§ WORK TO COMPLETE
Which lines in the data below contain the word "output"? Return each of them.

§ INFORMATION GIVEN
● ● ● ● ●

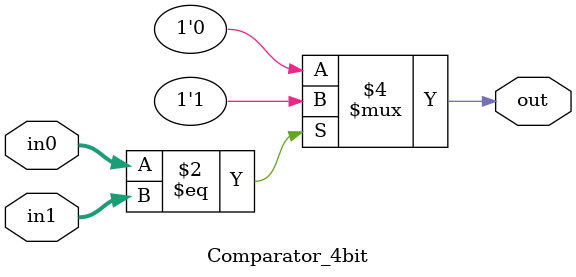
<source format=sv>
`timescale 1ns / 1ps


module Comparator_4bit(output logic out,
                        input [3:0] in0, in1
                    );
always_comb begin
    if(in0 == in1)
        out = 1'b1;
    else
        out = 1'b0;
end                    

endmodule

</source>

● ● ● ● ●

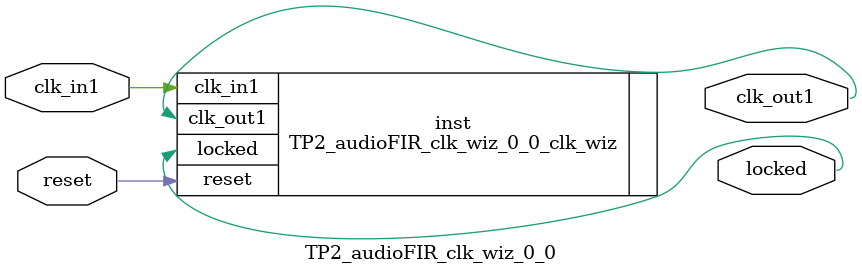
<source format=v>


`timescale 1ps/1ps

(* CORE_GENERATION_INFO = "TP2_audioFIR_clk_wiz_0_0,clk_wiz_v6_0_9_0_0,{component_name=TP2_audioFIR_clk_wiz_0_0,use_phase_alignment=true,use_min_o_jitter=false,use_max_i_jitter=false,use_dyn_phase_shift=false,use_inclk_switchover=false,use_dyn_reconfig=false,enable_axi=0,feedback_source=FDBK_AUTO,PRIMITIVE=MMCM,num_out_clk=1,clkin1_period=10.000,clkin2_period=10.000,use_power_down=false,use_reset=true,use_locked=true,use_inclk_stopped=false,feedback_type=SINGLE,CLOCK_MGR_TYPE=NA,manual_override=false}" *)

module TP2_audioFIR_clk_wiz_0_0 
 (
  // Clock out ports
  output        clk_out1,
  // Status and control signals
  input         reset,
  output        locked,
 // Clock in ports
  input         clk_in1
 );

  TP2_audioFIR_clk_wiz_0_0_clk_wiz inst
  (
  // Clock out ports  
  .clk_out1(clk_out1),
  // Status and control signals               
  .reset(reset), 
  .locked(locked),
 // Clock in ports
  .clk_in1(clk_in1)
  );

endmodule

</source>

● ● ● ● ●

§ EXPECTED ANSWER
module Comparator_4bit(output logic out,
  output        clk_out1,
  output        locked,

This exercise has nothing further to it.